- Opening Delimiter -

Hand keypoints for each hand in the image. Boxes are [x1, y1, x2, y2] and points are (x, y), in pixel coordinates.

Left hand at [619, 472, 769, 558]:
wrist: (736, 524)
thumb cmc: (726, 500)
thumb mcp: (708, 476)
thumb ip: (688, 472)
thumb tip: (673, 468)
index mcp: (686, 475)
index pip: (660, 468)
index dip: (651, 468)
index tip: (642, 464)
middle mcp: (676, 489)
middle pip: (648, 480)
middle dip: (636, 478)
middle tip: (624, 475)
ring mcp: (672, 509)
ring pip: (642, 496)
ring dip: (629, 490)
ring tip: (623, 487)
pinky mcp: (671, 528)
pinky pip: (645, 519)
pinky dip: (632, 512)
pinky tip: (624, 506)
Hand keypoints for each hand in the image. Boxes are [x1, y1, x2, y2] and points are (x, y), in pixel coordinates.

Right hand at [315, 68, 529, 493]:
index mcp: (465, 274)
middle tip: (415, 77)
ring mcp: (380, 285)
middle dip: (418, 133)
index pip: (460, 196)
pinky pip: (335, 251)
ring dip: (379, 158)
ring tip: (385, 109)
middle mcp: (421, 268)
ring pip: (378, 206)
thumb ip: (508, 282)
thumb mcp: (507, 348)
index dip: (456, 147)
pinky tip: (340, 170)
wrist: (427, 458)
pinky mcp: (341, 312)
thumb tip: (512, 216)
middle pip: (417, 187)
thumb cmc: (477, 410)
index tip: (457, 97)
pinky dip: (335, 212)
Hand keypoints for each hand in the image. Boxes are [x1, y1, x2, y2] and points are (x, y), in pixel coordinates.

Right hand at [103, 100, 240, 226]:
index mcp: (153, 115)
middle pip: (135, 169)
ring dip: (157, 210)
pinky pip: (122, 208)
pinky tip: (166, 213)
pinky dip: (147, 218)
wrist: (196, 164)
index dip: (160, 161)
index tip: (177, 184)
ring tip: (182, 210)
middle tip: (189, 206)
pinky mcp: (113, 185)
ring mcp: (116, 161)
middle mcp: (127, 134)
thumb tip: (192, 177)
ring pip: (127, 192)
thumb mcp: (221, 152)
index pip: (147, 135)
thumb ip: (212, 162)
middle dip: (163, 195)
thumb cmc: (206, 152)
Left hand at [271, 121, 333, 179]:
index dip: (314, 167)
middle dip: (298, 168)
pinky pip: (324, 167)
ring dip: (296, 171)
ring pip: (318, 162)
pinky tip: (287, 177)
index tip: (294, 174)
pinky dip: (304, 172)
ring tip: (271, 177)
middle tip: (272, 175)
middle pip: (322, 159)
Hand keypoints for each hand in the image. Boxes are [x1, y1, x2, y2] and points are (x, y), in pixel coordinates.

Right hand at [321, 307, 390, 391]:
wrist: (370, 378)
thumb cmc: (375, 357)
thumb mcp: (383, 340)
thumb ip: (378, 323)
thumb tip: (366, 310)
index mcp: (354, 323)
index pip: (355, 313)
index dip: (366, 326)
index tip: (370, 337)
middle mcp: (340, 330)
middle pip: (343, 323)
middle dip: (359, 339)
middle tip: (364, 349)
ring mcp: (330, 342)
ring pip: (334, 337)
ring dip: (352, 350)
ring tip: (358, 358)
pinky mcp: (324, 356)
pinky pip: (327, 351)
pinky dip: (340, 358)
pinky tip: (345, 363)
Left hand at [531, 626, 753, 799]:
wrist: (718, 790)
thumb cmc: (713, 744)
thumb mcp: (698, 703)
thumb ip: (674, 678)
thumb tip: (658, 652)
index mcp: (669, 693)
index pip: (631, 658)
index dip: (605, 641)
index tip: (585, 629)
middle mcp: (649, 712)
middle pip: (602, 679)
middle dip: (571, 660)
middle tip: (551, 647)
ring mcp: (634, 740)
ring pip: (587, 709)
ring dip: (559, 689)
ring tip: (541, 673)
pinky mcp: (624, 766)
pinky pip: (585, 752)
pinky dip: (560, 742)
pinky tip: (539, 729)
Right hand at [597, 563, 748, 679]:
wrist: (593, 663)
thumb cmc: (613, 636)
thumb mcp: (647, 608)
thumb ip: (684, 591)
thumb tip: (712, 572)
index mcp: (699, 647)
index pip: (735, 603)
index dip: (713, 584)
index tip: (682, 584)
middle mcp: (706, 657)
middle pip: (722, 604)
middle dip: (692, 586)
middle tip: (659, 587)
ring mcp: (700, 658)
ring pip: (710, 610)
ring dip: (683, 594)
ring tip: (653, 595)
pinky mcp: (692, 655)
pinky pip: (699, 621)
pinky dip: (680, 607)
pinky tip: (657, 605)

- Closing Delimiter -

## Problem statement
Among the lines above, find the one with "thumb mcp: (698, 703)" and the one with "thumb tip: (712, 572)". Quote both and everything between them, exactly.

## Problem solution
thumb mcp: (698, 703)
thumb ip: (674, 678)
thumb tip: (658, 652)
index mcp: (669, 693)
index pip: (631, 658)
index dip: (605, 641)
index tip: (585, 629)
middle mcp: (649, 712)
middle pip: (602, 679)
middle dip: (571, 660)
middle tip: (551, 647)
ring mcp: (634, 740)
ring pip: (587, 709)
ring dip: (559, 689)
ring tip: (541, 673)
pinky mcp: (624, 766)
pinky pip: (585, 752)
pinky dip: (560, 742)
pinky tip: (539, 729)
Right hand at [597, 563, 748, 679]:
wrist: (593, 663)
thumb cmc: (613, 636)
thumb mcp: (647, 608)
thumb ip: (684, 591)
thumb tip: (712, 572)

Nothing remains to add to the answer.